— BEGIN Document extract —

Summary of workflow results
===========================

Scheduled 55 tasks of which:
* 55 ran successfully:
    - 2 CreateCompactSchemaFile(...)
    - 2 CreateCsvEdgesFile(dirpath=a_workdir_for_kgw/hald_v1, version=1) and CreateCsvEdgesFile(dirpath=a_workdir_for_kgw/monarchkg_v2024-09-12, version=2024-09-12)
    - 2 CreateCsvNodesFile(dirpath=a_workdir_for_kgw/hald_v1, version=1) and CreateCsvNodesFile(dirpath=a_workdir_for_kgw/monarchkg_v2024-09-12, version=2024-09-12)
    - 8 CreateDirectory(dirpath=a_workdir_for_kgw/hald_v1/downloads,a_workdir_for_kgw/hald_v1/results,a_workdir_for_kgw/hald_v6/downloads,...)
    - 2 CreateGraphMlFile(dirpath=a_workdir_for_kgw/hald_v1, version=1) and CreateGraphMlFile(dirpath=a_workdir_for_kgw/hald_v6, version=6)
    ...

This progress looks :) because there were no failed tasks or missing dependencies
[8]:
print("The workflow fully succeeded:", status)

— END Document extract —
— BEGIN Input rows —

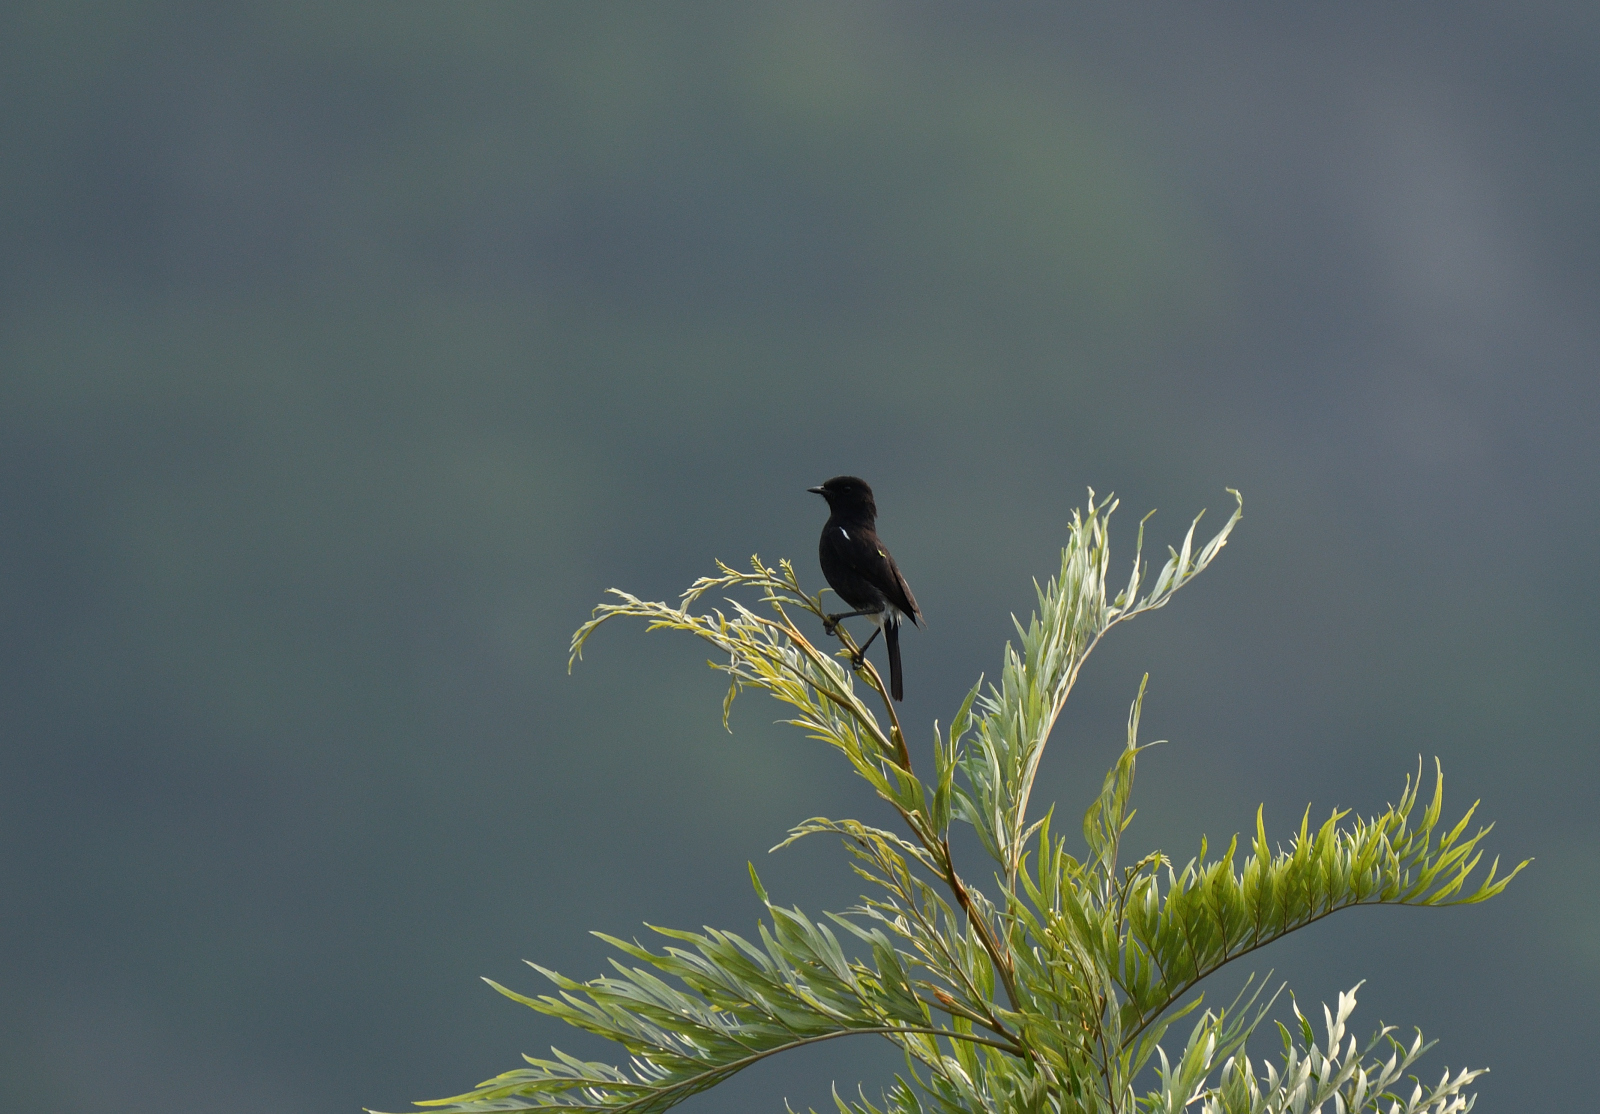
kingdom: Animalia
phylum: Chordata
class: Aves
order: Passeriformes
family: Muscicapidae
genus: Saxicola
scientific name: Saxicola caprata
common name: Pied bush chat
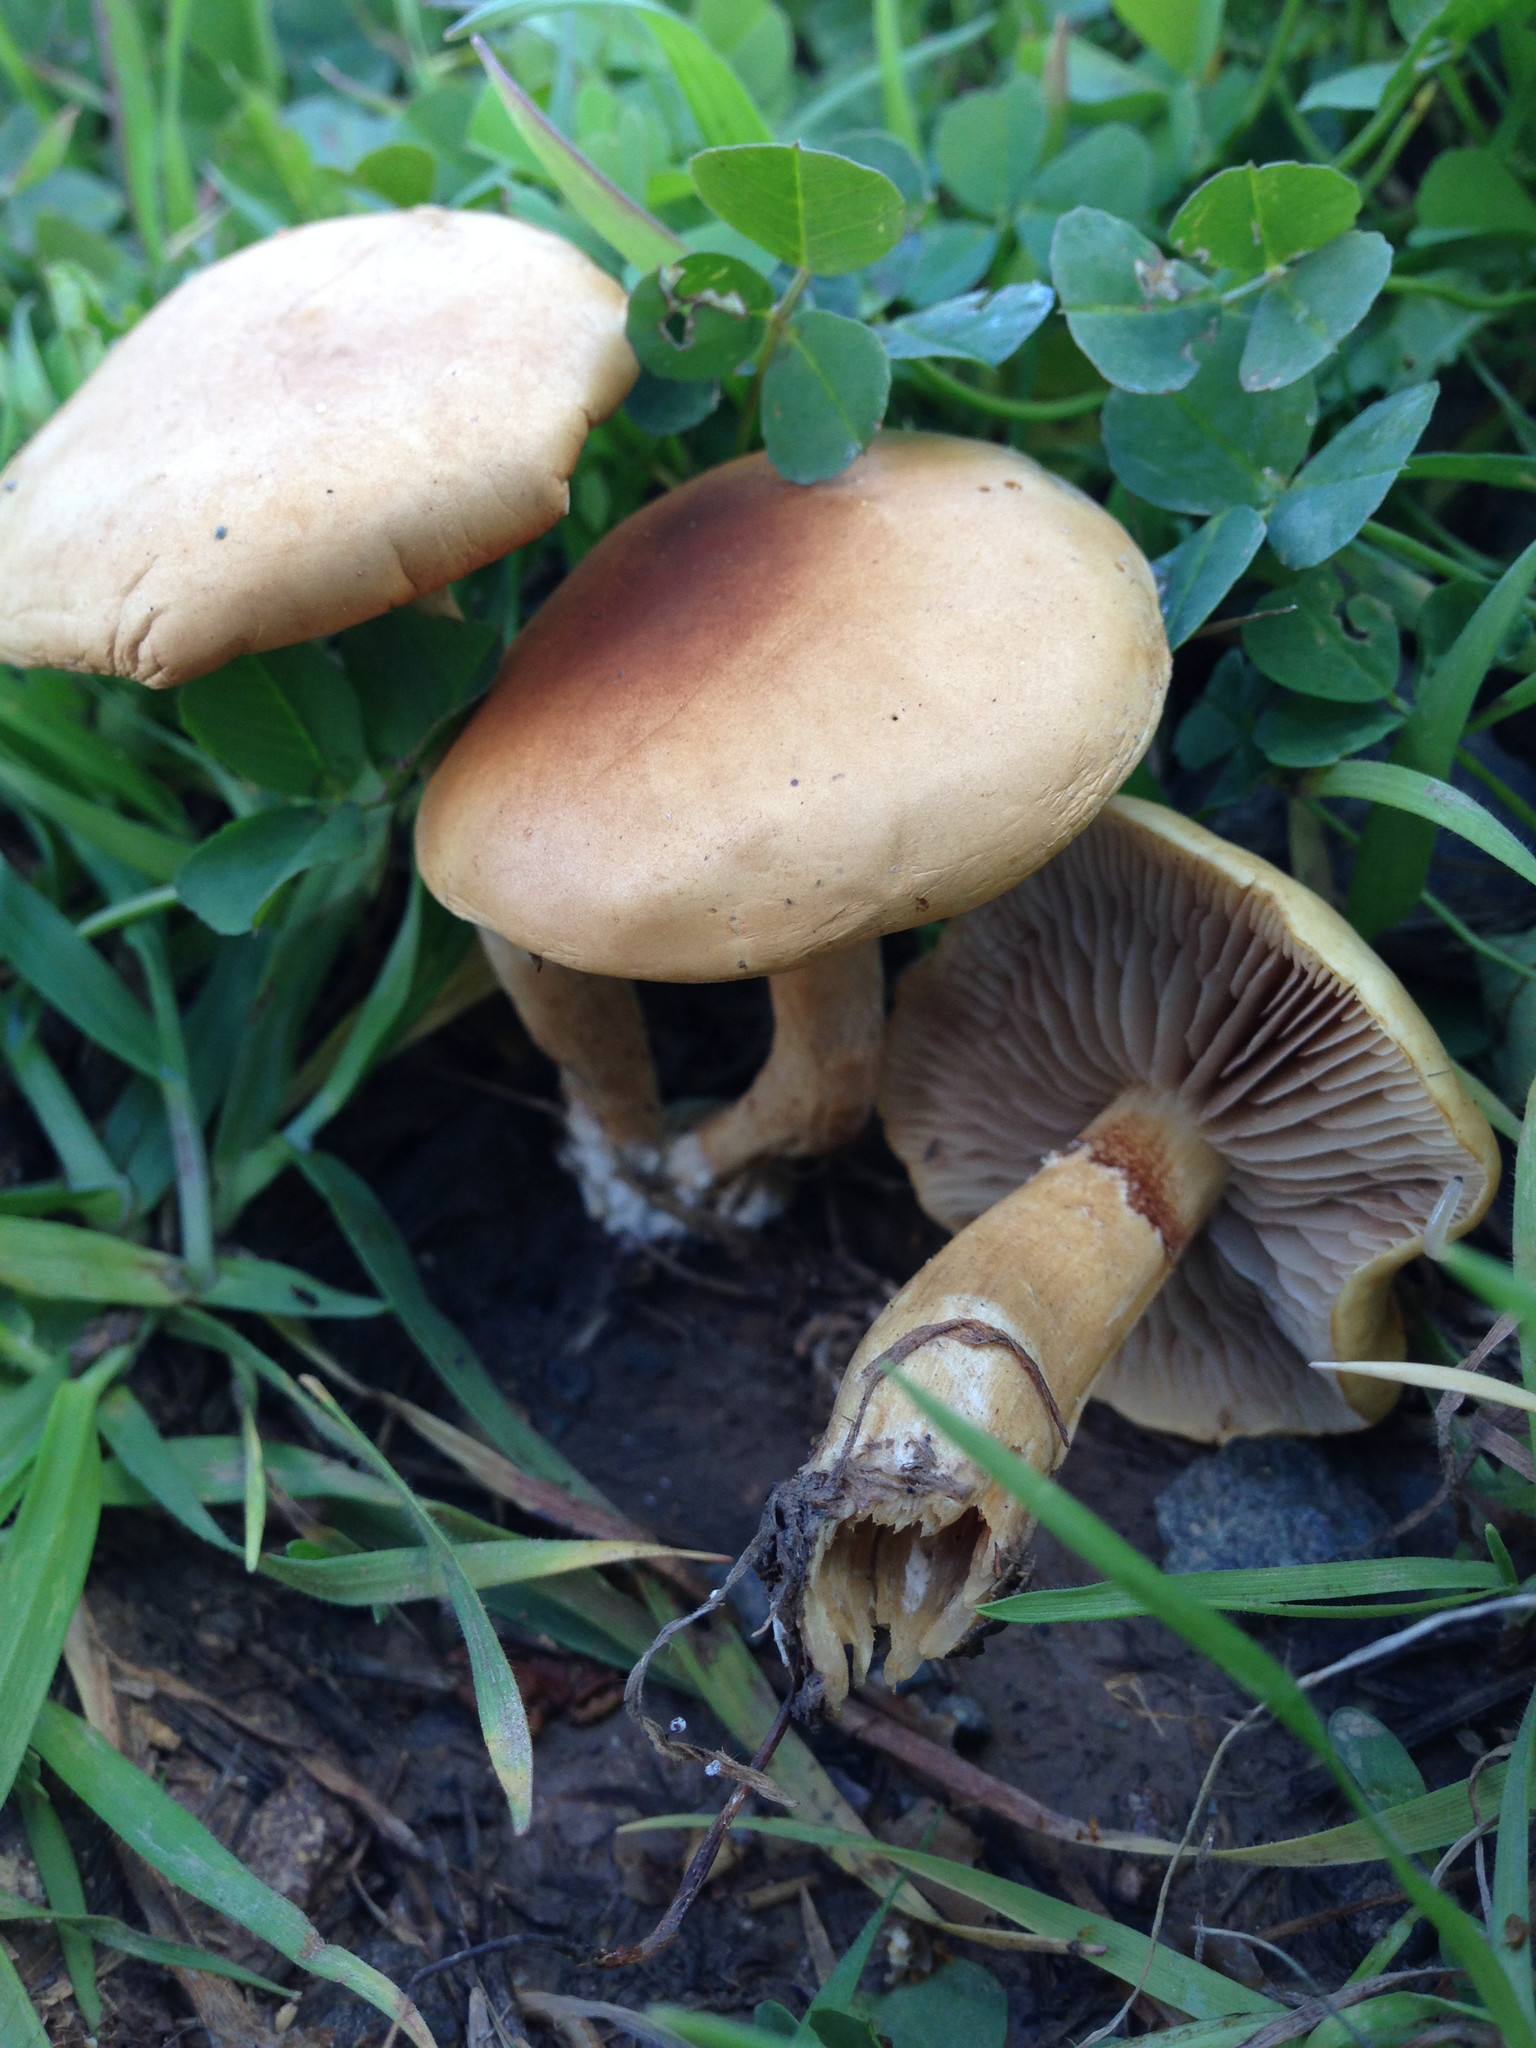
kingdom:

— END Input rows —

• _Written instruction 1_
According to the workflow summary, how many CreateDirectory tasks ran successfully?
• _Written instruction 2_
Copy the naming lines of every row word for word, from kingdom to common name, and leave the pictures out.

• _Written answer 1_
8

• _Written answer 2_
kingdom: Animalia
phylum: Chordata
class: Aves
order: Passeriformes
family: Muscicapidae
genus: Saxicola
scientific name: Saxicola caprata
common name: Pied bush chat
kingdom:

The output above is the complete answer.